RECORDS PROVIDED START

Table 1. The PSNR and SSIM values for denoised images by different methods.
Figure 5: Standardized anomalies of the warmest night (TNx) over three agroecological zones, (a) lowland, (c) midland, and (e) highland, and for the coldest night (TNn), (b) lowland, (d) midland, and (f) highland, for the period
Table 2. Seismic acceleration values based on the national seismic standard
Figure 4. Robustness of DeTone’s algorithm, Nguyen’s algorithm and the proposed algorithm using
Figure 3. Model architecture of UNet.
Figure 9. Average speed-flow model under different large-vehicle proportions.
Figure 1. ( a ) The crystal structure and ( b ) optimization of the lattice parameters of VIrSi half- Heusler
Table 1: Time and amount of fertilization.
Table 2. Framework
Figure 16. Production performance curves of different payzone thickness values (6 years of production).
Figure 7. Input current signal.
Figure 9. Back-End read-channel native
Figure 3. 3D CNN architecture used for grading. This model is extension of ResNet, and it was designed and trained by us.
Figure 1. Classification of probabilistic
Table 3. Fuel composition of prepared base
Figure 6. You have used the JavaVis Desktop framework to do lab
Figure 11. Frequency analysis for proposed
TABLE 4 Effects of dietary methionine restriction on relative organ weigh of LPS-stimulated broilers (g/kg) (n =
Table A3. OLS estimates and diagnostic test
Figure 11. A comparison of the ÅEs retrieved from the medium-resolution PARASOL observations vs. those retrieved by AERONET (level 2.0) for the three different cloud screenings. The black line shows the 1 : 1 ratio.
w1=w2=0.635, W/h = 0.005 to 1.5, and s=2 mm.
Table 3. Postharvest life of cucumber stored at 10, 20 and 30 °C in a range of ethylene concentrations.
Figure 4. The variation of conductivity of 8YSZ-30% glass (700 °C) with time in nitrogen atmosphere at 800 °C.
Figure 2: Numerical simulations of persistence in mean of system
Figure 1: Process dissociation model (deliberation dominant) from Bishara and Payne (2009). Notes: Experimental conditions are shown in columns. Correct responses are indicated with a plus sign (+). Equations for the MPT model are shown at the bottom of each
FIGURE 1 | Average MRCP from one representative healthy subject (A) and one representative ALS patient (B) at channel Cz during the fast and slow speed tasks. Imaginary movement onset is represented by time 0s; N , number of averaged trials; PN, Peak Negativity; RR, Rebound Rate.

RECORDS PROVIDED END

**ACTION ITEM:** Repeat each entry exactly.

**ANSWER SECTION:**
Table 1. The PSNR and SSIM values for denoised images by different methods.
Figure 5: Standardized anomalies of the warmest night (TNx) over three agroecological zones, (a) lowland, (c) midland, and (e) highland, and for the coldest night (TNn), (b) lowland, (d) midland, and (f) highland, for the period
Table 2. Seismic acceleration values based on the national seismic standard
Figure 4. Robustness of DeTone’s algorithm, Nguyen’s algorithm and the proposed algorithm using
Figure 3. Model architecture of UNet.
Figure 9. Average speed-flow model under different large-vehicle proportions.
Figure 1. ( a ) The crystal structure and ( b ) optimization of the lattice parameters of VIrSi half- Heusler
Table 1: Time and amount of fertilization.
Table 2. Framework
Figure 16. Production performance curves of different payzone thickness values (6 years of production).
Figure 7. Input current signal.
Figure 9. Back-End read-channel native
Figure 3. 3D CNN architecture used for grading. This model is extension of ResNet, and it was designed and trained by us.
Figure 1. Classification of probabilistic
Table 3. Fuel composition of prepared base
Figure 6. You have used the JavaVis Desktop framework to do lab
Figure 11. Frequency analysis for proposed
TABLE 4 Effects of dietary methionine restriction on relative organ weigh of LPS-stimulated broilers (g/kg) (n =
Table A3. OLS estimates and diagnostic test
Figure 11. A comparison of the ÅEs retrieved from the medium-resolution PARASOL observations vs. those retrieved by AERONET (level 2.0) for the three different cloud screenings. The black line shows the 1 : 1 ratio.
w1=w2=0.635, W/h = 0.005 to 1.5, and s=2 mm.
Table 3. Postharvest life of cucumber stored at 10, 20 and 30 °C in a range of ethylene concentrations.
Figure 4. The variation of conductivity of 8YSZ-30% glass (700 °C) with time in nitrogen atmosphere at 800 °C.
Figure 2: Numerical simulations of persistence in mean of system
Figure 1: Process dissociation model (deliberation dominant) from Bishara and Payne (2009). Notes: Experimental conditions are shown in columns. Correct responses are indicated with a plus sign (+). Equations for the MPT model are shown at the bottom of each
FIGURE 1 | Average MRCP from one representative healthy subject (A) and one representative ALS patient (B) at channel Cz during the fast and slow speed tasks. Imaginary movement onset is represented by time 0s; N , number of averaged trials; PN, Peak Negativity; RR, Rebound Rate.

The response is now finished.